Leading public health expert Professor Terry Nolan, head of the University of Melbourne’s School of Population and Global Health, said that while the nation’s preventative health system is far from broken, it could be better.
When it comes to government funding of key preventative measures such as vaccines, there is often a major – and deadly – time lag, he said.
“Many people may have to die or have serious illness in order for us to be persuaded to use an intervention we’ve already got in our hands,” Professor Nolan told a room full of public health academics, economists, and pharmaceutical executives at a Committee for Economic Development of Australia (CEDA) panel discussion on Tuesday.
Lives have to be lost before we can get to the point of making that decision,’’ he said.
“That is the paradox, and that’s a fundamental issue for vaccines.”
Another problem is that “when prevention’s working nothing’s happening”, Professor Nolan said.
The danger around that is we don’t do anything because we become lax.’’
The severity of diseases, such as the flu, can wax and wane overtime, lulling governments and the public into complacency about the need for preventative health measures.
However, a robust preventative public health system must be properly funded to combat diseases that are “not manifested at the moment but might manifest next year or in five years’ time”, Professor Nolan said.
“This year we have had a particularly bad year for flu … We’re hoping it’s going to plateau but we don’t know yet,” he said.
“But out of the blue for reasons that are not yet fully understood, all of a sudden we have two, three, four, five times more disease than we thought we’d have. [It’s] entirely unpredictable.”
The dollar value of a ‘statistical life’ in Australia
The dollar value the federal government places on the life of one of its citizens – otherwise known as the government’s “willingness to pay” for preventative health and other measures – is just over $4 million.
“Willingness to pay is the appropriate way to estimate the value of reductions in the risk of physical harm – known as the value of statistical life,” a 2014 paper by the Department of Prime Minister and Cabinet states.
“Based on international and Australian research a credible estimate of the value of statistical life is $4.2 million and the value of statistical life year is $182,000 in 2014 dollars.”
The government’s willingness to cough up the money required to fund widespread public health initiatives is something the general public, not just number crunchers, should have more of a say in, Professor Nolan said.

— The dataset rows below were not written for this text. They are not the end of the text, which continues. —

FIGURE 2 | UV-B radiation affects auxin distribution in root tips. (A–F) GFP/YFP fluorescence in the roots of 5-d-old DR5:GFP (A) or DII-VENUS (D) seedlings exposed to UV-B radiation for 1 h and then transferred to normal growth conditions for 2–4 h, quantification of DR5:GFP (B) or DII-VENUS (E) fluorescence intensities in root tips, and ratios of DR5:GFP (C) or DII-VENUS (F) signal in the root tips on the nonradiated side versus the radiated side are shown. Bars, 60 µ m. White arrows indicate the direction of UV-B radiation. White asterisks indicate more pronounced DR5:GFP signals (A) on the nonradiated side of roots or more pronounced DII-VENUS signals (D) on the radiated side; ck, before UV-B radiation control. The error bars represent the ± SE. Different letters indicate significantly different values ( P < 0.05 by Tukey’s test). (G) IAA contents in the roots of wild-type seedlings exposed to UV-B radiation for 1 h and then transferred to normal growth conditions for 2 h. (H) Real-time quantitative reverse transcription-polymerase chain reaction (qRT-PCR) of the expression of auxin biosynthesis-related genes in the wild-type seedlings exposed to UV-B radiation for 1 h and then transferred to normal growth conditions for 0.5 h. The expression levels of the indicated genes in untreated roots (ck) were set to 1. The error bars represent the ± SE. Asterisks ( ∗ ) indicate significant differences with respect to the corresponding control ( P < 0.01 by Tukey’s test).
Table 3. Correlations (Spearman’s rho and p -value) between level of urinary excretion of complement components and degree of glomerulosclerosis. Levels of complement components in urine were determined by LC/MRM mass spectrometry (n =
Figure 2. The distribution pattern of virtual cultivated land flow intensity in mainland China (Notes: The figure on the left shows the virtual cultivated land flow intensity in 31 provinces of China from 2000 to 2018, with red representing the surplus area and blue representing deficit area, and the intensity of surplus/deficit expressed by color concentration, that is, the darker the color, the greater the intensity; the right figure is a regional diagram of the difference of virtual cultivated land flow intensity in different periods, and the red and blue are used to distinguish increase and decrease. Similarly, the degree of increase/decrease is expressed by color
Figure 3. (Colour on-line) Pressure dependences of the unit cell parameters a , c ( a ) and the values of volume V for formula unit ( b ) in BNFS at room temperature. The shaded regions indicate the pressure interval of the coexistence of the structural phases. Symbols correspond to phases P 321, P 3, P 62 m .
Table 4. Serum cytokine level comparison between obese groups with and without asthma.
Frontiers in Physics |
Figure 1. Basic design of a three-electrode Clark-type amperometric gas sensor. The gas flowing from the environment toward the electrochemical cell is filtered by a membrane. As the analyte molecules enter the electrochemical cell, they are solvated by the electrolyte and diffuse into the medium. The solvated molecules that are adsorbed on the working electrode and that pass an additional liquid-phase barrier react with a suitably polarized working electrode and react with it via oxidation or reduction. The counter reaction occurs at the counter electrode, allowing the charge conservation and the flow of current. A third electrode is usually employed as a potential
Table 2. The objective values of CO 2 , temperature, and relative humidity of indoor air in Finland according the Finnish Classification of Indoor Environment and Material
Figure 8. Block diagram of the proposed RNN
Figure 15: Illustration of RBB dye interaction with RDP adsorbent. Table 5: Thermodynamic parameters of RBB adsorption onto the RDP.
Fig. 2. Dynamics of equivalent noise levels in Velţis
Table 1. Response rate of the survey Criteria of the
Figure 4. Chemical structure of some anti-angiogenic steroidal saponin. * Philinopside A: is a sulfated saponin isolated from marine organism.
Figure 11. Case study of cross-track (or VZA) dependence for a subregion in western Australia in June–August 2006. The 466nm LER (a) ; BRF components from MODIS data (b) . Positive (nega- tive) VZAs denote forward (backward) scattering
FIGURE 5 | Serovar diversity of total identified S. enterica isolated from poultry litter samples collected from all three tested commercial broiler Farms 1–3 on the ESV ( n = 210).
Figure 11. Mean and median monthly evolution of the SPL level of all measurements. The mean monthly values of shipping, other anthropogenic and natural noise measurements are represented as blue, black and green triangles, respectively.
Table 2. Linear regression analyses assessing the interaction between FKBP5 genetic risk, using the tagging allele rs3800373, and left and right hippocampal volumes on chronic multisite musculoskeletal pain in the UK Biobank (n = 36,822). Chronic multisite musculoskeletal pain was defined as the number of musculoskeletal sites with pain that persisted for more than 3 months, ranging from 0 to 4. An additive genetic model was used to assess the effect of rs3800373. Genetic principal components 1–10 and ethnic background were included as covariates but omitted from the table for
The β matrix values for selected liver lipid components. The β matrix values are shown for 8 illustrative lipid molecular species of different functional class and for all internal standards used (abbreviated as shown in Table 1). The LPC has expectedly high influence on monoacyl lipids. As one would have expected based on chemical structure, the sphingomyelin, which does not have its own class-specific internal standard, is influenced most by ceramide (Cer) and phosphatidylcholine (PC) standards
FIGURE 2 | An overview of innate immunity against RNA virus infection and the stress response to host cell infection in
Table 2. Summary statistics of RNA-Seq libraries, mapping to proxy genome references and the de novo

“We need to have a debate that involves everyone … but importantly, consumers need to have a voice in this and how we go forward with better policy than what we have,” he said.
Professor Rosemary Calder, director of the Australian Health Policy Collaboration, agreed, saying that greater consideration needs to be paid to “the impact cost and consequence on the individual” and “the ripple effect out to the communities, workplaces, schools, and the economy”.
Rod Campbell, research director at The Australia Institute, said that economists have too much power and influence over major public health decisions.
“Does anyone really want economists setting health and immunisation policy here in Australia?” he asked.
“Economics isn’t used to measure community sentiment and make decisions in line with community values, but is actually being used to exclude the community from debate.”
If economists were “including the community and reflecting what they wanted you’d see a lot more money being put into prevention and vaccines and a lot less money being put into ridiculous tax cuts for people earning over $200,000 a year … and the huge range of boondoggles we see all around us”, Mr Campbell said.
“You can’t have a Scandinavian-style health system with a US-style tax system.”